> **Records supplied**:
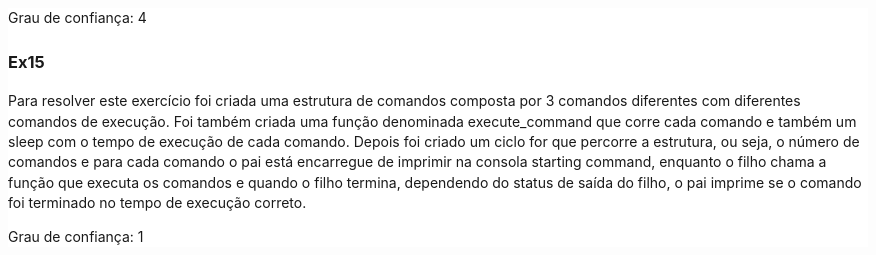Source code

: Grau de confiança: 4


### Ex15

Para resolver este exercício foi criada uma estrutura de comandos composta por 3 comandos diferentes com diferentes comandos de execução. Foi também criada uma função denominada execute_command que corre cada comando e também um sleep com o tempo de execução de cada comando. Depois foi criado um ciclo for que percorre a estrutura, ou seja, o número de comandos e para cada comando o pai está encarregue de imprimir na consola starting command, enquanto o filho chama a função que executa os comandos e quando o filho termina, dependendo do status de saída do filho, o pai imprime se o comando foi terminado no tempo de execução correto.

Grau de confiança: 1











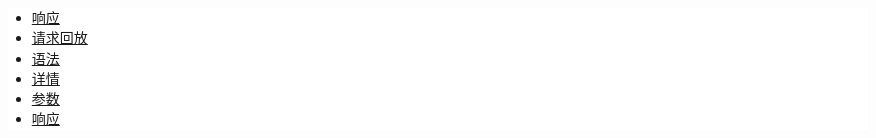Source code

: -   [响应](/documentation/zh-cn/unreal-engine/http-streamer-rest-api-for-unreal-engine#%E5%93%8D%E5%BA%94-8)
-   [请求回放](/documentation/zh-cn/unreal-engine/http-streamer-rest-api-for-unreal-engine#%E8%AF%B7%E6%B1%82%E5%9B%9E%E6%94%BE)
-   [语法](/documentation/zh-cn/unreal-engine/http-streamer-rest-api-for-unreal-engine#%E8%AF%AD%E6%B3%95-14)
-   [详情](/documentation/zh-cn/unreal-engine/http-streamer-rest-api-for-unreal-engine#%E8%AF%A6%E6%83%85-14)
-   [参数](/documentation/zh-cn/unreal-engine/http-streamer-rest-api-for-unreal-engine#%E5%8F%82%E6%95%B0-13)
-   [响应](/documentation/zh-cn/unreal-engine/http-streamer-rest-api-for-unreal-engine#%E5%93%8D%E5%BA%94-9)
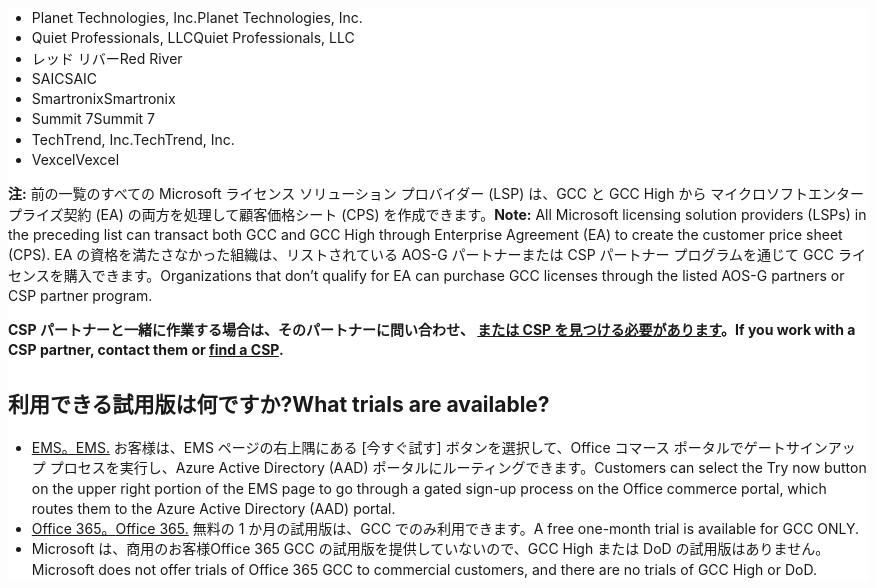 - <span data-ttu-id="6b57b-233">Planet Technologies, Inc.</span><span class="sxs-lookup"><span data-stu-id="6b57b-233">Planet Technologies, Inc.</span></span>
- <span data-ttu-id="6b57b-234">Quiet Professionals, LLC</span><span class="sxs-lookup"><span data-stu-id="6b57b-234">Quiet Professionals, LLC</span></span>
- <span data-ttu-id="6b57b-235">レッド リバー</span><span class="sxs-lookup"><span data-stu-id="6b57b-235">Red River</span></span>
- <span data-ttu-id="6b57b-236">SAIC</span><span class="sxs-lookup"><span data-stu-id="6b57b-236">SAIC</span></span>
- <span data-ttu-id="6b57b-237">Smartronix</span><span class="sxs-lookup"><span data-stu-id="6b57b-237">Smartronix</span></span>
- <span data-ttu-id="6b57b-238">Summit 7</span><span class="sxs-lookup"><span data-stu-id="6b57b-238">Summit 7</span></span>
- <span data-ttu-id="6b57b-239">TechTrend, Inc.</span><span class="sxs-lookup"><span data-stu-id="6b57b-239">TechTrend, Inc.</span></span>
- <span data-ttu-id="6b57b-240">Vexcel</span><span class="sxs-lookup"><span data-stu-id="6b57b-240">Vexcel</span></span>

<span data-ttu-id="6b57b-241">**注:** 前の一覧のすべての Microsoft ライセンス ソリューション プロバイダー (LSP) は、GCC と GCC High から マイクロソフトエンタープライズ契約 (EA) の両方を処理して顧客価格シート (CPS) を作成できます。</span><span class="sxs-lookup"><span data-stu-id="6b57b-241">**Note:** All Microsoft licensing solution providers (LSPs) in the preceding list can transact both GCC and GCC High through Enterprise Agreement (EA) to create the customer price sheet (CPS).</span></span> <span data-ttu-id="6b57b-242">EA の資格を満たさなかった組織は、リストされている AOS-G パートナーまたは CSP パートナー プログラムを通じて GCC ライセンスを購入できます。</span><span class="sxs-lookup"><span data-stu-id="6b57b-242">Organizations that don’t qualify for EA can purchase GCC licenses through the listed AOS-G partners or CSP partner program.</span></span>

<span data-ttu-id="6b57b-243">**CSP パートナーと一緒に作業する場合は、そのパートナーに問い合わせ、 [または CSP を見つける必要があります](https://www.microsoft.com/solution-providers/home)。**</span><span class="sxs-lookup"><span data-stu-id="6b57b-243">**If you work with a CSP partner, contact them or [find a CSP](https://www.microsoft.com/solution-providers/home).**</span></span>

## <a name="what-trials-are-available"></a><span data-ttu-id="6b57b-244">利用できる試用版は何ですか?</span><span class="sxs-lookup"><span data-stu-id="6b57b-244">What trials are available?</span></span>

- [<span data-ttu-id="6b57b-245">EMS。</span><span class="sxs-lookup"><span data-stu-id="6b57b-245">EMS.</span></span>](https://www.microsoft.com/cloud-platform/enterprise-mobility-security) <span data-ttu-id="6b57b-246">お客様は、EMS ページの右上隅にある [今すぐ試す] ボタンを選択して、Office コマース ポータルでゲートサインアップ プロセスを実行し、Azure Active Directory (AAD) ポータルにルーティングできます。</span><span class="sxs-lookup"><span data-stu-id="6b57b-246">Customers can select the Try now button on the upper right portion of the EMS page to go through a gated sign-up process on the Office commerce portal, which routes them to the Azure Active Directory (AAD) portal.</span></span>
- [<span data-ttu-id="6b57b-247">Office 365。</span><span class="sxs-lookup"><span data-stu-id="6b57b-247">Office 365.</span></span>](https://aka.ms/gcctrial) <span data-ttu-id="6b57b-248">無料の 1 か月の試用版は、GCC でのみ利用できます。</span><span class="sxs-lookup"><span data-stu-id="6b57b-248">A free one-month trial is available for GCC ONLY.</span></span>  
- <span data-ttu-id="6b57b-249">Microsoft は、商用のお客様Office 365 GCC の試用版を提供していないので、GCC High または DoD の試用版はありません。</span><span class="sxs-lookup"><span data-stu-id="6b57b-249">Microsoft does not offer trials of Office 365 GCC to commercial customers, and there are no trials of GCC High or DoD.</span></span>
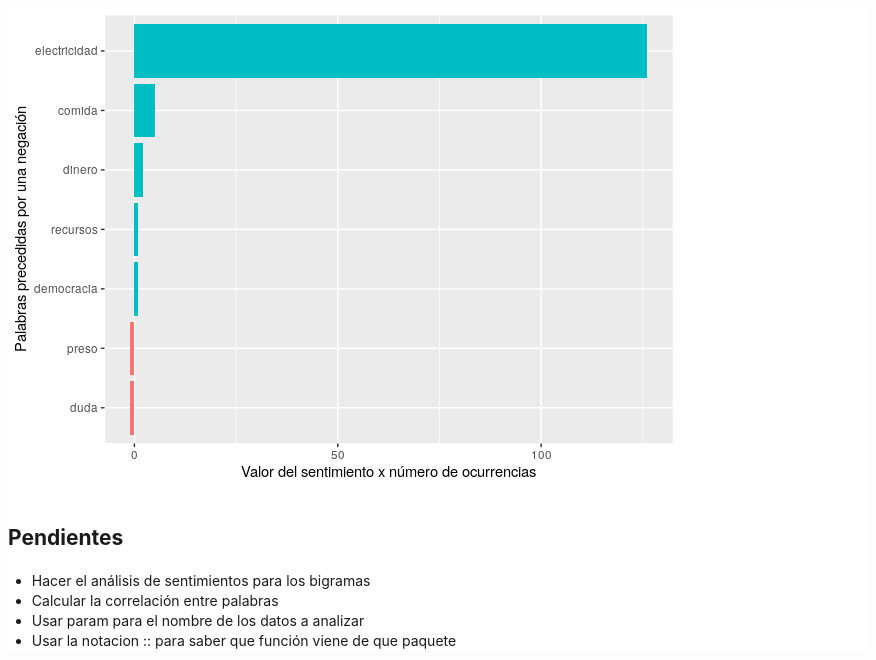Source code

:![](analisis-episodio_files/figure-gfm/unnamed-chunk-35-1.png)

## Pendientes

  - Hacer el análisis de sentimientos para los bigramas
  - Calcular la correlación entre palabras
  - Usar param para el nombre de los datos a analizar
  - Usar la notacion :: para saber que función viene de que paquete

> **Task description**: Copy the lines verbatim from the line containing "パートナーと一緒に作業する場合は、そのパートナーに問い合わせ、 [または CSP" through the line containing "trials are available?</span></span>", both lines included.

> **Solution to the exercise**:
<span data-ttu-id="6b57b-243">**CSP パートナーと一緒に作業する場合は、そのパートナーに問い合わせ、 [または CSP を見つける必要があります](https://www.microsoft.com/solution-providers/home)。**</span><span class="sxs-lookup"><span data-stu-id="6b57b-243">**If you work with a CSP partner, contact them or [find a CSP](https://www.microsoft.com/solution-providers/home).**</span></span>

## <a name="what-trials-are-available"></a><span data-ttu-id="6b57b-244">利用できる試用版は何ですか?</span><span class="sxs-lookup"><span data-stu-id="6b57b-244">What trials are available?</span></span>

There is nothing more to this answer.